Healthcare employees need to be aware of the HIPAA rules and regulations and the possible penalties if they break these rules. This is why covered entities need to conduct HIPAA awareness training for their employees.
In case a healthcare employee breaks the HIPAA rules, four outcomes are possible. The employer may opt to deal with the violation internally. The employee can be terminated. The employee may be sanctioned by professional boards. The employee may face criminal charges and may have to pay fines or suffer imprisonment.

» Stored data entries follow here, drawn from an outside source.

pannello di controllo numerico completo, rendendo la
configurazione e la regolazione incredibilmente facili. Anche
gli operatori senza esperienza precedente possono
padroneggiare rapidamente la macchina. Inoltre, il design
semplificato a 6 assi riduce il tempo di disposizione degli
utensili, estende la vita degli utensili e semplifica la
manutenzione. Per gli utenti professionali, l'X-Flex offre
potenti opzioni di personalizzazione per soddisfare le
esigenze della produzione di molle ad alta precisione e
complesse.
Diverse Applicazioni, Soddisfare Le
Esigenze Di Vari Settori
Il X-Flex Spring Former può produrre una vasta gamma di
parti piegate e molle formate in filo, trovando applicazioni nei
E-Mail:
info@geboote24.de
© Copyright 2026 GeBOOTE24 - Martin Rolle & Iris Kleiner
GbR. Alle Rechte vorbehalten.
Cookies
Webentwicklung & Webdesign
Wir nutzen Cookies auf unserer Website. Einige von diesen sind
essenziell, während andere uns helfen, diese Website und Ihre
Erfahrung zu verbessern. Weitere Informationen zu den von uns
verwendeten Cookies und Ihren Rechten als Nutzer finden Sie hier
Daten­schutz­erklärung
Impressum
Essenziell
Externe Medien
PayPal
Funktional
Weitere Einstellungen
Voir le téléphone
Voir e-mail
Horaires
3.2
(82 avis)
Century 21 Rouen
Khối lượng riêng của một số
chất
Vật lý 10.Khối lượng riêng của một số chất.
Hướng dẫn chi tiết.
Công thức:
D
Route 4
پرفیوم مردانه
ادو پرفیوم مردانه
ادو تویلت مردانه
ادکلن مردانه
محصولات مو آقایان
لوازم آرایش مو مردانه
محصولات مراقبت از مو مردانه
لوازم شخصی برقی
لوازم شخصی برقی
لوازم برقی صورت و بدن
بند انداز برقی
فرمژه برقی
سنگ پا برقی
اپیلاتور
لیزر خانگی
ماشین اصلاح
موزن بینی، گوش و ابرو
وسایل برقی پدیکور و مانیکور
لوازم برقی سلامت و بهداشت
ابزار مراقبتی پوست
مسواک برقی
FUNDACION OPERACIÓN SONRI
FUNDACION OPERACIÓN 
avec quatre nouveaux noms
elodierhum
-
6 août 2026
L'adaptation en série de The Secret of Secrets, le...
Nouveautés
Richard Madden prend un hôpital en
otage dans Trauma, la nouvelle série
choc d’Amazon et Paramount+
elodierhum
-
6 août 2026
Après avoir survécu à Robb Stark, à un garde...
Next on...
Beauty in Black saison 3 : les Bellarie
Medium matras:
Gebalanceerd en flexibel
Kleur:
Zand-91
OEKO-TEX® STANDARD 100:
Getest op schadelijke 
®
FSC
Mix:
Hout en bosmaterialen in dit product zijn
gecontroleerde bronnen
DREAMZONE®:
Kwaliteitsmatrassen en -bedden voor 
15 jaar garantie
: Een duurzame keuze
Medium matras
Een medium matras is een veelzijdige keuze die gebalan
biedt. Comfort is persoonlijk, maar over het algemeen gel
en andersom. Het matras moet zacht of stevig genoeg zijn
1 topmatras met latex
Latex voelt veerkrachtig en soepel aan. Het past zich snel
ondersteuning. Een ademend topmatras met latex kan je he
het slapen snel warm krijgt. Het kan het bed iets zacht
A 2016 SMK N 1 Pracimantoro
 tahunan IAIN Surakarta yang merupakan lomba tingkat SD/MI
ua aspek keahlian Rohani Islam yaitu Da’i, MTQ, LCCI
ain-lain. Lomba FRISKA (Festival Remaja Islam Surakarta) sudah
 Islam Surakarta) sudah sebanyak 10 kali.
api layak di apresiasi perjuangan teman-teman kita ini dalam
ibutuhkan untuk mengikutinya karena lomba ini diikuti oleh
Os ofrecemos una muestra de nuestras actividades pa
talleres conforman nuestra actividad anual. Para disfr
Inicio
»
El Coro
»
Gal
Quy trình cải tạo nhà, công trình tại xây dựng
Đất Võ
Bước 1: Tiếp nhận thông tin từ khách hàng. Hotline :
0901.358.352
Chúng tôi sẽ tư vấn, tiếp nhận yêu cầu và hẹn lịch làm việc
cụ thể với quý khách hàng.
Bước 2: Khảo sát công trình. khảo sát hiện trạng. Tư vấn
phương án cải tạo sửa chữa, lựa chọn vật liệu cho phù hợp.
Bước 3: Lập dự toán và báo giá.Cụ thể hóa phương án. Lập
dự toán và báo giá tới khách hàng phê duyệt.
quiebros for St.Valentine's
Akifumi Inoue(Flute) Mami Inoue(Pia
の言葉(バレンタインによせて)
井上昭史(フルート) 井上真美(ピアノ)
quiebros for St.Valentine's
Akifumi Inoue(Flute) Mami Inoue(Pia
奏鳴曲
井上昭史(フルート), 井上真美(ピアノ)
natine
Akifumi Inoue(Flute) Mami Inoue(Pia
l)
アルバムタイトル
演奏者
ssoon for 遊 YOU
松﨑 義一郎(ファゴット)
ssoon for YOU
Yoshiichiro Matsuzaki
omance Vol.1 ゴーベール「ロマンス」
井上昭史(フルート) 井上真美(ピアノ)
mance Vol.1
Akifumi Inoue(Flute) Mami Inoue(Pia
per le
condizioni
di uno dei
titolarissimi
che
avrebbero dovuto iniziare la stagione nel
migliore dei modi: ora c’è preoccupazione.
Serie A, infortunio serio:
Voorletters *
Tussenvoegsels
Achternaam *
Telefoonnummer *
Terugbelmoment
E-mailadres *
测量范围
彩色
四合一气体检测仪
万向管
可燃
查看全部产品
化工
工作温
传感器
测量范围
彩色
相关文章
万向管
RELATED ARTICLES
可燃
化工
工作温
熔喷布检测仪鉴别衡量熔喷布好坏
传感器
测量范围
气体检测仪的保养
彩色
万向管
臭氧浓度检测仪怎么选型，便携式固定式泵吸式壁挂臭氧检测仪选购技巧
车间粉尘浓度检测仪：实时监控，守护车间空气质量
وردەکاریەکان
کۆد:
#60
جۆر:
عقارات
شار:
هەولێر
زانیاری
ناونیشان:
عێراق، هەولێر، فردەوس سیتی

The severity of the violation is the primary factor that would dictate what will happen next to the employee. The decisions of employers, federal regulators, professional boards and even the Department of Justice rest upon the following factors:
- The nature of the violation
- The employee’s knowledge of violating the HIPAA Rules or by exercising due diligence, there’s clear violation of HIPAA Rules
- If there was action on correcting the violation
- If the HIPAA rules violation was because of malicious intent or personal gain
- The harm that resulted from the violation
- The number of people affected by the violation
- If the criminal provision of HIPAA was violated
The civil penalties for HIPAA violations vary. A person may be charged at least $100 per violation of the HIPAA rules. A fine of $25,000 will be charged for repeatedly violating HIPAA rules. This applies when the person knowingly violated the HIPAA rules or should have known it but did not exercise due diligence. Civil penalties will not apply if the person did not willfully neglect HIPAA rules and he corrected the violation within 30 days from the time the person knew he violated the HIPAA rules.
There are severe criminal penalties for breaking HIPAA rules. $50,000 is the minimum fine and $250,000 is the maximum penalty for willfully breaking the HIPAA rules. Restitution to the victims may also be required. Aside from paying the fine, criminal violators will likely serve a jail term. Criminal violations due to negligence will have an equivalent jail term of up to one year. Accessing protected health information under false pretenses will have an equivalent jail term of up to 5 years. Violating HIPAA rules with malicious intent or for personal gain will have an equivalent jail term of up to 10 years. Aggravated identity theft will be have a mandatory jail term of two years.